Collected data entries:
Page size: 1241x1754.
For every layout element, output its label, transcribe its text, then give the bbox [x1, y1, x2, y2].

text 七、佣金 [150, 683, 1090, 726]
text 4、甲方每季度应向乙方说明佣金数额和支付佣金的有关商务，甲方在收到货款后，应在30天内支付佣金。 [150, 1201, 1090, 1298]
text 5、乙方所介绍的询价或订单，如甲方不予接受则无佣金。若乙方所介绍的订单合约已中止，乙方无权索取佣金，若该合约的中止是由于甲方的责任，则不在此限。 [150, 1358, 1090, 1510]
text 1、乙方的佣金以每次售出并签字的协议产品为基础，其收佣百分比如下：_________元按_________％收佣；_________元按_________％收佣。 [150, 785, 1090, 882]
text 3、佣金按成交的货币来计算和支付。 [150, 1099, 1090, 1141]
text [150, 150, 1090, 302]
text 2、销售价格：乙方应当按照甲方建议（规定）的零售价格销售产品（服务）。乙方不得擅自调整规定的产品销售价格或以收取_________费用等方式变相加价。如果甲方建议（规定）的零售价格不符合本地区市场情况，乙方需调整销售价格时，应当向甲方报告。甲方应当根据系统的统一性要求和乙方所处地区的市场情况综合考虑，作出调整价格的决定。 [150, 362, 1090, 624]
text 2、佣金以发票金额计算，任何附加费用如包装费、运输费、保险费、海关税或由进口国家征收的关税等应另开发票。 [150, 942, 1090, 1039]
---
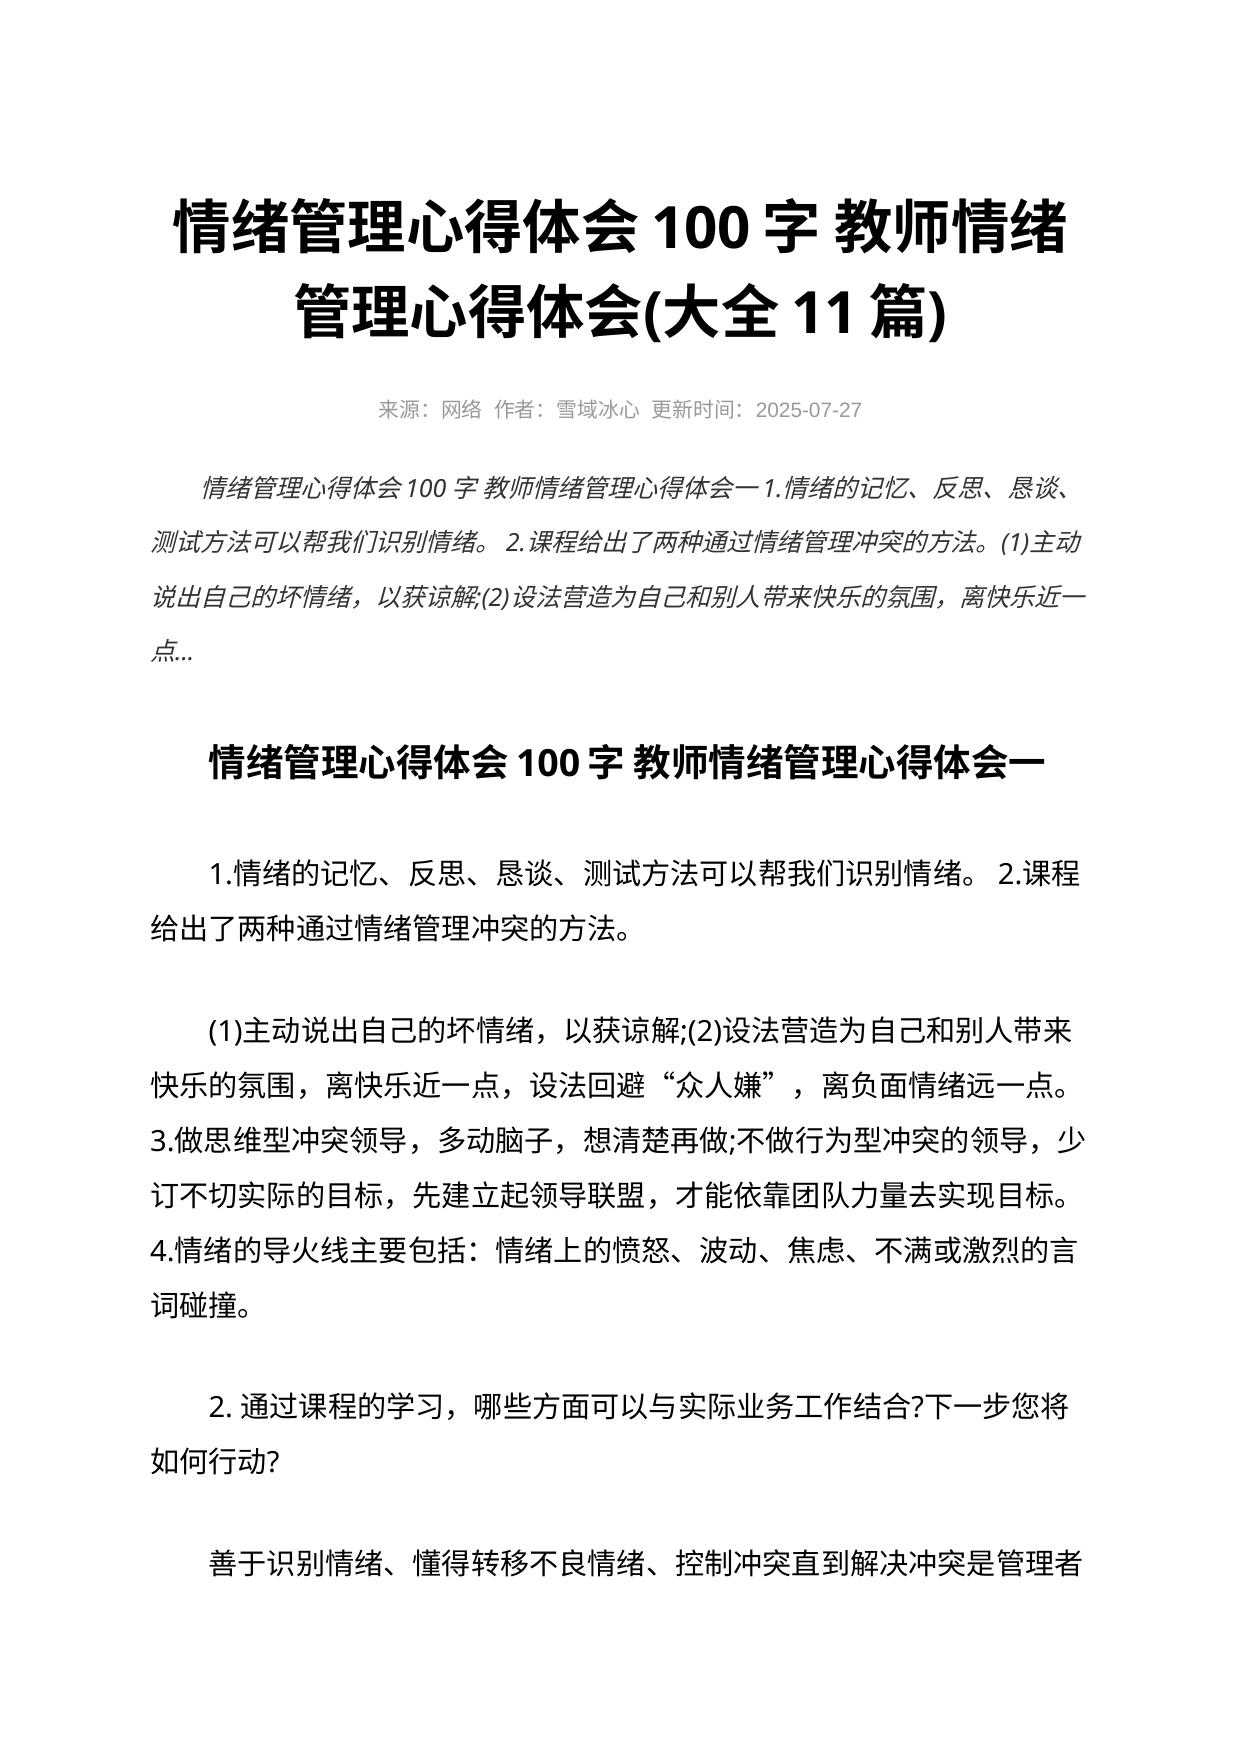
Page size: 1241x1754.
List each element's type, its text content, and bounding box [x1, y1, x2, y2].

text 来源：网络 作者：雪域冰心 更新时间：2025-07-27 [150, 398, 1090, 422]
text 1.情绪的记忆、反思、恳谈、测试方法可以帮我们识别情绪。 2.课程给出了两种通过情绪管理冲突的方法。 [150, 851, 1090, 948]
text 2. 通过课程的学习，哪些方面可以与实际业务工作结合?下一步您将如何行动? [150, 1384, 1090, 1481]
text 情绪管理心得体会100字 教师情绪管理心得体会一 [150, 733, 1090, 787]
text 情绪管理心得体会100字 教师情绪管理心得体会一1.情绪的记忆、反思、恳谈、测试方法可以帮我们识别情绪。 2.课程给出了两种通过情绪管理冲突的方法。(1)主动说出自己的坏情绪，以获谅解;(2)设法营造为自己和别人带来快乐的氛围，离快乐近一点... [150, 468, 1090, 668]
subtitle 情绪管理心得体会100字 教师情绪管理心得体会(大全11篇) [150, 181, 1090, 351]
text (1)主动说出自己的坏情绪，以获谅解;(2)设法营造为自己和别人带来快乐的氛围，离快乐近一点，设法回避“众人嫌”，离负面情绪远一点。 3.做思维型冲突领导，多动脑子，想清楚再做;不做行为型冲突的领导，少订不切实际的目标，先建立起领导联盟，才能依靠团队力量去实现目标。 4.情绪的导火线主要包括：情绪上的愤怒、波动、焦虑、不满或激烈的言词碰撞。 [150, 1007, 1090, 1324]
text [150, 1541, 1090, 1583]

▶ _WHAT YOU ARE ASKED TO DO_:
Working from the entries above, return all lines that contain "测试方法可以帮我们识别情绪".

▶ _TASK RESULT_:
text 1.情绪的记忆、反思、恳谈、测试方法可以帮我们识别情绪。 2.课程给出了两种通过情绪管理冲突的方法。 [150, 851, 1090, 948]
text 情绪管理心得体会100字 教师情绪管理心得体会一1.情绪的记忆、反思、恳谈、测试方法可以帮我们识别情绪。 2.课程给出了两种通过情绪管理冲突的方法。(1)主动说出自己的坏情绪，以获谅解;(2)设法营造为自己和别人带来快乐的氛围，离快乐近一点... [150, 468, 1090, 668]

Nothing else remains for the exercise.